"Translating Barbie's plastic proportions into human being terms is a favorite pastime of eating disorder activists and other anti-Barbie crusaders" says Lisa Jervis, editor of Bitch in a 1997 article in the ever popular left-wing rag, Mother Jones. So much has been said, indeed, about Barbie that she arrives out of the box with plenty of politically charged baggage and any photo of her is at first a reflection of this and only later an image to be judged on other merits. That said, it's as difficult to take a good photograph of America's plastic darling as it is to take a good photograph of the Eiffel tower. The busty wonder is the subject of many a freshman 101 assignment by many an incipient photographer thinking they're making a new and striking statement (the other cliche is running out to photograph homeless people -- the ubiquitiousness of this body of work has made it nearly impossible to do that well also).

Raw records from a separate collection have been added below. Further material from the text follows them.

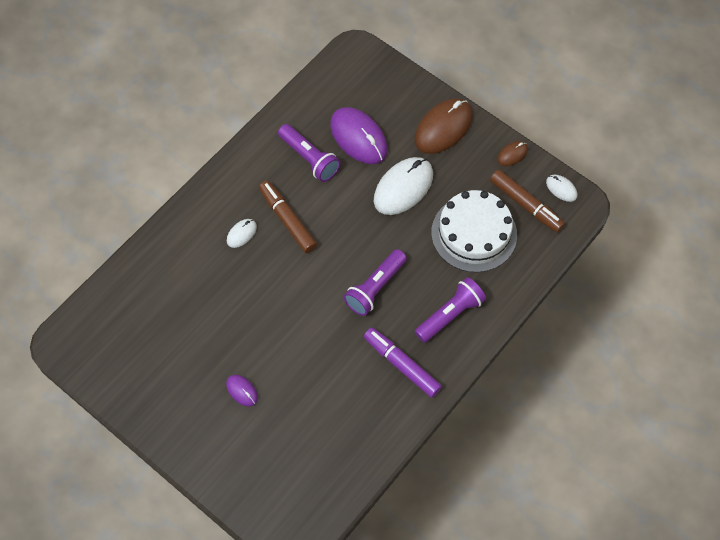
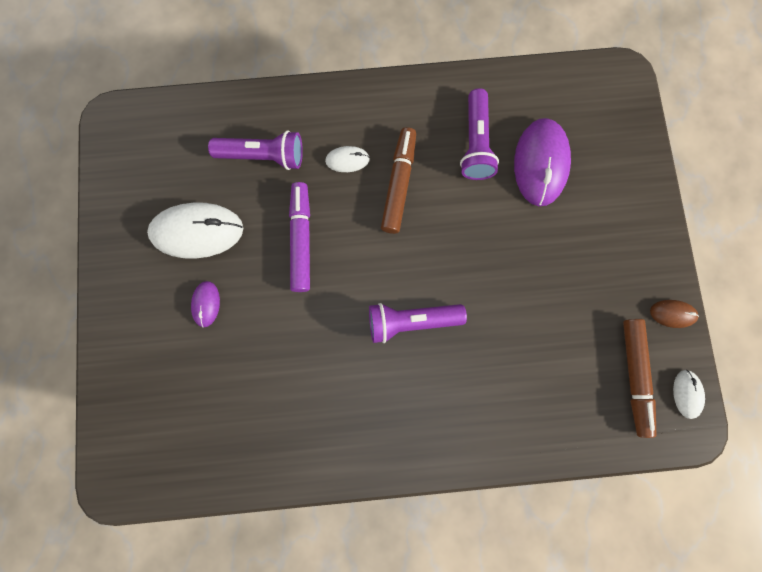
camera: 45 degrees right, 15 degrees up
purple marker [364,328,442,398] -> purple marker moved to [289,182,310,292]
white mouse [374,157,433,215] -> white mouse moved to [147,203,243,259]
brown mouse [414,99,473,154] -> none
purple flashlight [415,277,486,343] -> purple flashlight moved to [208,130,303,170]
white cake [431,190,517,272] -> none

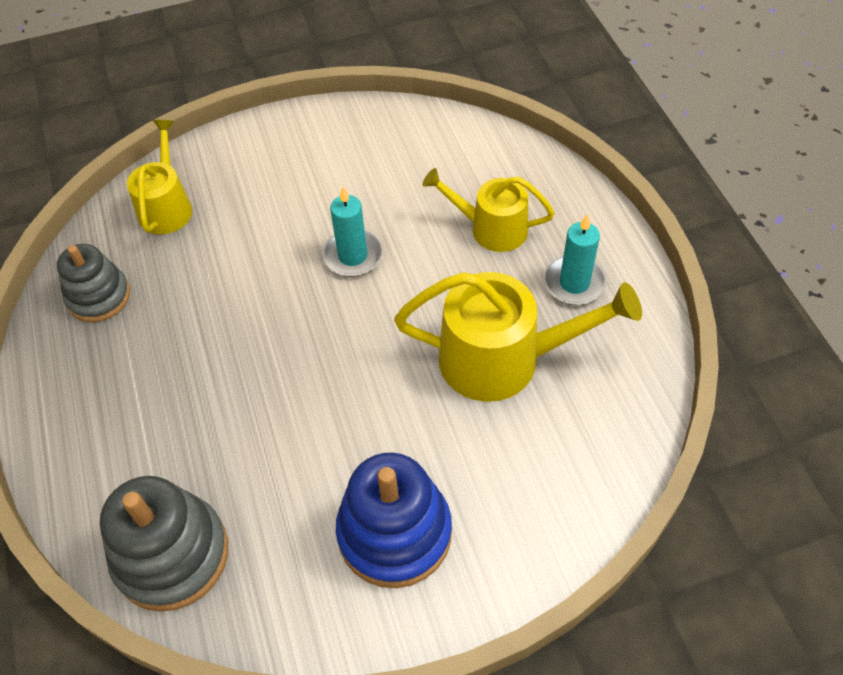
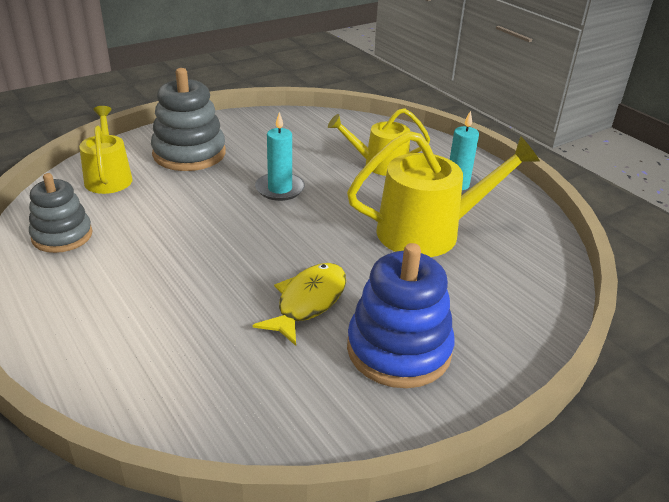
camera: 20 degrees left, 20 degrees down
grey stacking toy [100,476,228,612] -> grey stacking toy moved to [151,68,226,171]
none -> yellow fish [253,263,346,346]

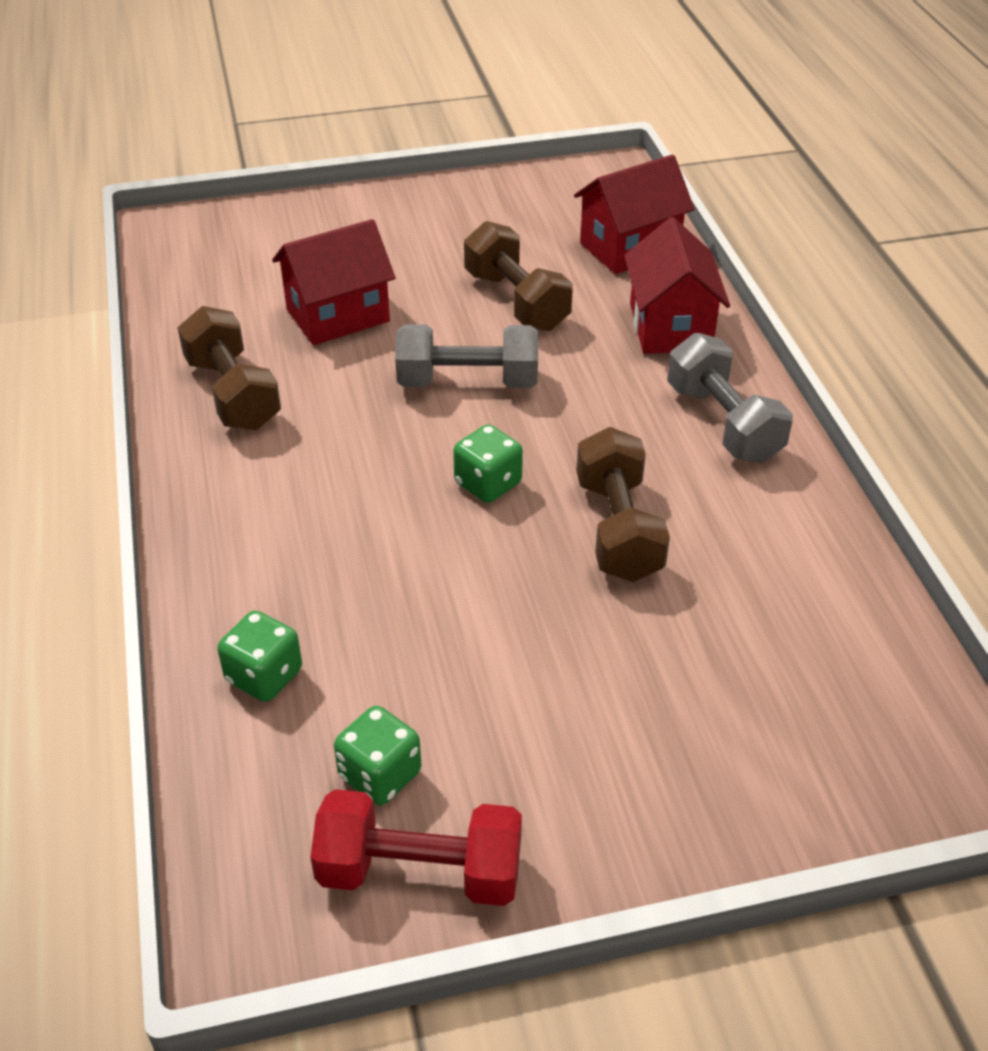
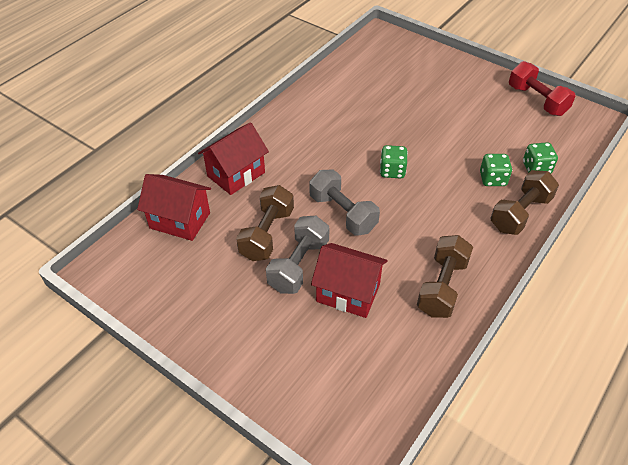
camera: 130 degrees left, 5 degrees up
green dice [334,706,421,805] -> green dice moved to [480,154,512,186]
brown dumbbell [576,427,670,582] -> brown dumbbell moved to [491,170,559,235]
grey dumbbell [667,333,793,463] -> grey dumbbell moved to [266,216,330,294]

What really hasn't been discussed enough, is the terrible difficulty of taking an interesting family photo. The bulk of Leica images I've seen are painfully dull studies of the family snapshot. One wonders why someone had to spend two-thousand dollars on a camera to take a picture of junior on a swing that has all the compositional merits of a mug shot. The real trick is to take a family portrait that a complete stranger will be interested in looking at. When you can do that, you've arrived.
So when Carly Jane asks "Which one do you want to be?" handing me a fist-full of Barbie's, she's asking a closet of questions with very complicated answers and presenting an excrutiating body of photographic difficulties, with equally unlikely fruition. You look at her, you look at her dolls, and you answer truthfully: "I'll be Brittny."
I didn't broach the subject of Barbie with Dick Gebheart.